Supongamos, de cualquier manera, que la cosa no va por ahí, que la preocupación es cierta, honesta, y que ya tenemos al individuo en formación casi «integrado», adoctrinado en el patio de ese colegio público donde atruena el reguetón, parece mentira, para que el niño, ya desde pequeñito, lo asimile como obligada píldora de mal gusto y mediocridad, para que crezca igualito al resto: integrado con calzador, en todos los sentidos. Y ahora, se requieren profesionales, especialistas a la orden y al mando de trámites estrictamente ajustados al injusto sistema de aquellos antisociales VIP, los verdaderos gobernantes, con el «sistema» como primera y última palabra, orden, excusa: «El sistema lo acepta, o no». Formemos, pues, al no-individuo, ya crecido, en la especialidad «con más salida». Y cuanto más obediente y fiel y ajustado al sistema, más fácil para él (mentira y estafa), para su integración (y un carajo), su camuflaje, y menos capacidad de reacción ante eventos vitales, ya sean apagones, pandemias o imprevistos de la vida: menos sentido común en este aspecto, más obediencia al panel de instrucciones oficiales, más ceguera. «Esto no es lo que me habían vendido», se dice el no-individuo sin mundo, plenamente integrado, eso sí, mientras llena el carrito de papel higiénico y velas, y obedece.
Integramos al no-individuo en un empleo bien o mal remunerado, con todas o ninguna garantía, en el que se exige la inmediata renuncia del trabajador a su capacidad de cuestionamiento: No-pienses. ¿Con qué legitimidad puede entonces un psicólogo, psiquiatra, «orientador», reconducir al sujeto inadaptado, o simplemente harto, o comprensiblemente decepcionado, por la senda enfermiza de «lo normal»? Vamos a ver: ¿Con qué moral y qué directriz trabaja esto un psicólogo en una sociedad enferma, en un sistema asesino de lo humano, de lo individual? ¿No es acaso ese especialista de la mente un traidor al instinto, a la integridad, a la inteligencia (con su legítima indignación-reacción), que engaña por igual al inadaptado, y al adaptado, pero legítimamente deprimido (al borde de la inadaptación), en ocasiones con una pastillita neutralizadora de pensamiento, para que claudique, atado a la noria asesina? ¿Quién, mínimamente sano, humano, adulto y con capacidad de análisis, puede y quiere integrarse, hasta el fondo, en tamaña opereta social?

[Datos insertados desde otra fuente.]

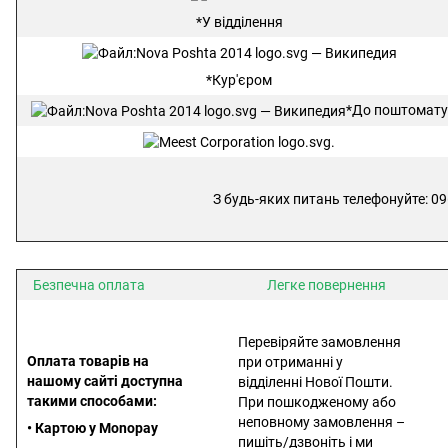
*У відділення
*Кур'єром
*До поштомату
З будь-яких питань телефонуйте: 09
Безпечна оплата
Легке повернення
Перевіряйте замовлення
Оплата товарів на
при отриманні у
нашому сайті доступна
відділенні Нової Пошти.
такими способами:
При пошкодженому або
неповному замовлення –
• Картою у Monopay
пишіть/дзвоніть і ми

Cuando observo a un gitanito de la Bética al cuidado de sus jamelgos, dedicado al trato, combinando la algarroba o el verdeo, y hablo con él, descubro inteligencia, madurez, contacto con el mundo, percibo integridad humana, libertad incluso, en oposición al infantilismo, a la esclavitud, a la prostitución del empleado que vende su tiempo, su criterio, aportando el jugo de sus neuronas a la Gran Obra del Mercado, falto de toda ambición creadora, igual de integrado que el adusto funcionario contrariado por la noticia de esa quincena que ya no le corresponde. Si se cuidan ambos, representantes de la sociedad más normalizada, íntegros en sus contradictorios quehaceres (no sé qué es mejor), y trabajan con disciplina las estratagemas para medrar en sus respectivas categorías, y alcanzan con éxito el primer objetivo de hacerse, a las puertas de los setenta, con «una buena pensión», morirán decentemente integrados. Pero eso, a ellos, no les dolerá lo más mínimo; he aquí la diferencia, y la explicación de todo. «Alguien tiene que hacerlo», responderán algunos, por alusiones, felices de seguir ahí. Muy bien, les aplaudo incluso, mientras no me vendan su punto de vista, su felicidad. No hay más que verlos cada mañana, o durante el finde, llenos de cerveza, discurseando. ¡Enhorabuena!